Comitted to PEOPLE'S RIGHT TO KNOW
Vol. 4 Num 55 Sun. July 20, 2003  
   
Business


Listed banks may be penalised for profit disclosure sans provisioning


Private commercial banks (PCBs) announcing half yearly operating profit without maintaining provisions against bad or doubtful debts are likely to be penalised by the Securities and Exchange Commission (SEC).

SEC officials in a meeting with the Bangladesh Bank yesterday pointed out that a number of PCBs listed with the stock markets resorted to such practice of announcing half-yearly profit without calculating the required provisions against bad loans.

"Disclosing such profits creates a demand for such banks as the investors are lured to purchase such stocks that appear to be lucrative," a top SEC official told the meeting which was attended by Bangladesh Bank Governor Fakhruddin Ahmed and three deputy governors.

The official said such announcements are price sensitive information that mislead the general investors. "And dissemination of such false price sensitive information is a clear violation of securities law and tantamount to market manipulation."

He said an investor purchasing shares based on such disclosures find profit to go down in the final audited accounts. In the final accounts the banks maintain the required provisioning against such bad loans.

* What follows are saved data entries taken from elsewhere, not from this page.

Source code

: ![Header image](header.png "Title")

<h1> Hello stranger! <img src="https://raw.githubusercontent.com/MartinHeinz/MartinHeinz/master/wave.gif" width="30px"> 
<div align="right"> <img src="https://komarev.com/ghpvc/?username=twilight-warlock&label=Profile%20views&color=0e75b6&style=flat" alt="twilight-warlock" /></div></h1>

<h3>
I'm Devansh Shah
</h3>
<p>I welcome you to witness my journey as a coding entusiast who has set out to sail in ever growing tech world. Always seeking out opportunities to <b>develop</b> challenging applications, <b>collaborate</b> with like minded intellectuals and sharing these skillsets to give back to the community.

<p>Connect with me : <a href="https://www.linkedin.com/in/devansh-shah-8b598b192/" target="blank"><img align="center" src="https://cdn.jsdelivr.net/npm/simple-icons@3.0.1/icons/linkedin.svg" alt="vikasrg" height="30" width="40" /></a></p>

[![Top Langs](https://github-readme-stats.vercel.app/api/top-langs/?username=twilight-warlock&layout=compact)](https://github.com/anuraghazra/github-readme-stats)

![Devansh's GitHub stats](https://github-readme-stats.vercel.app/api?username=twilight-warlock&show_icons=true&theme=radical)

Following the SEC submission, the central bank governor said the SEC could get in the process of taking actions against such offenders.

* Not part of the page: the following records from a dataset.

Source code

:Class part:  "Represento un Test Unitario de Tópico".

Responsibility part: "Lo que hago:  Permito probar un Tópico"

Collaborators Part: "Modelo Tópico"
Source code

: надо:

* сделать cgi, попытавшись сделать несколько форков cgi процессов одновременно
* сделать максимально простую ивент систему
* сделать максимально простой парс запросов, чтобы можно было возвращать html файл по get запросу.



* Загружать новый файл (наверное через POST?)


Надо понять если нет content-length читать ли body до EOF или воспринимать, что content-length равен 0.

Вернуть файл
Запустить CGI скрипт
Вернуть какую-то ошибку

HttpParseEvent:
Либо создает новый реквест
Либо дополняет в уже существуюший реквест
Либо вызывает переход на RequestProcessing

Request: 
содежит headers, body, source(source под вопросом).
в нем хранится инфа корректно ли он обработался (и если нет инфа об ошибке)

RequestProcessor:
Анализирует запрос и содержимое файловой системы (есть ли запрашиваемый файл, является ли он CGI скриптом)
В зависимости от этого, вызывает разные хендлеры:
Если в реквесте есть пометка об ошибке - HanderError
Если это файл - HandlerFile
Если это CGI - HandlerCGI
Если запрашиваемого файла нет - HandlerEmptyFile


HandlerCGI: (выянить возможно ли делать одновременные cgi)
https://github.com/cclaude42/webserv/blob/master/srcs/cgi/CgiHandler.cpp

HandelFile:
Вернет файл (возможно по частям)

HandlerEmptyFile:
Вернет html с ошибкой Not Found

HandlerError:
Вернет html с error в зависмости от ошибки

Another SEC official said such practice of disclosing operating profit began last year and many investors complained of such misleading statements from banks.

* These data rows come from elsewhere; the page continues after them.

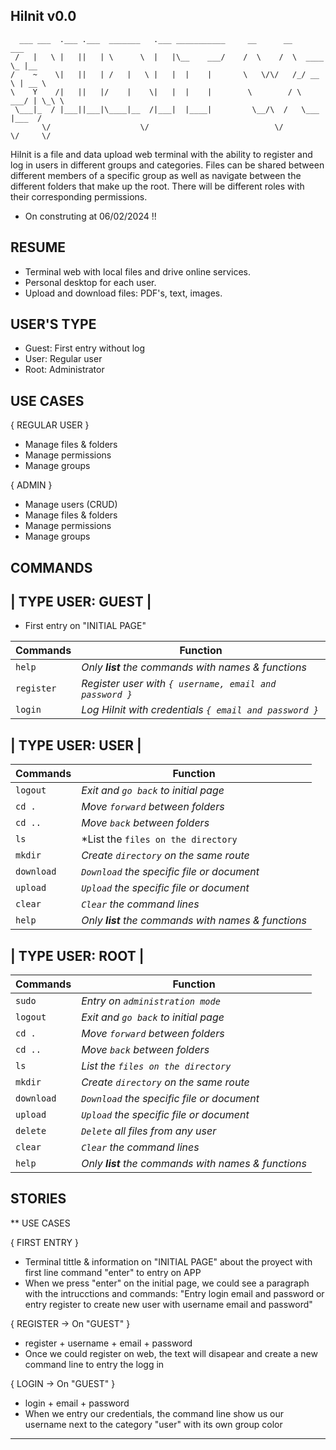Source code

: ## HiInit v0.0

      ___ ___  .___ .___  _______   .___ ___________     __      __        ___        
     /   |   \ |   ||   | \      \  |   |\__    ___/    /  \    /  \  ____ \_ |__     
    /    ~    \|   ||   | /   |   \ |   |  |    |       \   \/\/   /_/ __ \ | __ \    
    \    Y    /|   ||   |/    |    \|   |  |    |        \        / \  ___/ | \_\ \   
     \___|_  / |___||___|\____|__  /|___|  |____|         \__/\  /   \___   |___  /   
           \/                    \/                            \/        \/     \/    

HiInit is a file and data upload web terminal with the ability to register and log in users in different groups and categories.
Files can be shared between different members of a specific group as well as navigate between the different folders that make up the root.
There will be different roles with their corresponding permissions. 

- On construting at 06/02/2024 !!

## RESUME

- Terminal web with local files and drive online services.
- Personal desktop for each user.
- Upload and download files: PDF's, text, images.

## USER'S TYPE

- Guest: First entry without log
- User: Regular user
- Root: Administrator

## USE CASES

{ REGULAR USER }

- Manage files & folders
- Manage permissions
- Manage groups 

{ ADMIN }

- Manage users (CRUD) 
- Manage files & folders
- Manage permissions
- Manage groups 

## COMMANDS

## | TYPE USER: GUEST |

- First entry on "INITIAL PAGE"

|   Commands  | Function                                                   |
|  ---------  | --------                                                   | 
|    `help`   | *Only **list** the commands with names & functions*        |
|  `register` | *Register user with `{ username, email and password }`*    |
|   `login`   | *Log HiInit with credentials `{ email and password }`*     |

## | TYPE USER: USER |

|   Commands  | Function                                                   |
|  ---------  | --------                                                   |
|   `logout`  | *Exit and `go back` to initial page*                       |
|    `cd .`   | *Move `forward` between folders*                           |
|    `cd ..`  | *Move `back` between folders*                              |
|     `ls`    | *List the `files on the directory`                         |
|   `mkdir`   | *Create `directory` on the same route*                     |
|  `download` | *`Download` the specific file or document*                 |
|   `upload`  | *`Upload` the specific file or document*                   |
|   `clear`   | *`Clear` the command lines*                                |
|    `help`   | *Only **list** the commands with names & functions*        |

## | TYPE USER: ROOT |

|   Commands  | Function                                                   |
|  ---------  | --------                                                   |
|    `sudo`   | *Entry on `administration mode`*                           |
|   `logout`  | *Exit and `go back` to initial page*                       |
|    `cd .`   | *Move `forward` between folders*                           |
|    `cd ..`  | *Move `back` between folders*                              |
|     `ls`    | *List the `files on the directory`*                        |
|   `mkdir`   | *Create `directory` on the same route*                     |
|  `download` | *`Download` the specific file or document*                 |
|   `upload`  | *`Upload` the specific file or document*                   |
|   `delete`  | *`Delete` all files from any user*                         |
|   `clear`   | *`Clear` the command lines*                                |
|    `help`   | *Only **list** the commands with names & functions*        |

## STORIES
** USE CASES

{ FIRST ENTRY }
- Terminal tittle & information on "INITIAL PAGE" about the proyect with first line command "enter" to entry on APP
- When we press "enter" on the initial page, we could see a paragraph with the intrucctions and commands: "Entry login email and password or entry register to create new user with username email and password"

{ REGISTER -> On "GUEST" }
- register + username + email + password
- Once we could register on web, the text will disapear and create a new command line to entry the logg in

{ LOGIN -> On "GUEST" }
- login + email + password
- When we entry our credentials, the command line show us our username next to the category "user" with its own group color


- - - - - - - - - - - - - - - - - - - - - - - - - - - - - - - - - - - - - - - - - - - - - - - - - - - - - -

Following the complaints, the SEC last year warned all the listed banks not to disseminate such sensitive information.

"But this year we saw few banks to disclose such figures," the official said. "This time we may slap penalty on these banks."

During the meeting, the central bank officials sought relaxation of certain securities laws on some debt instruments, likely to be launched in the market under the financial instrument development programme (FIDP) of the central bank.

The Bangladesh Bank officials requested the SEC to exempt the debt instruments from the laws relating to mandatory underwriting, mandatory credit rating and prior permission from the SEC for keeping their cost low.

The SEC requested the Bangladesh Bank to send a proposal in this regard and assured it of cooperation in facilitating such financial instruments.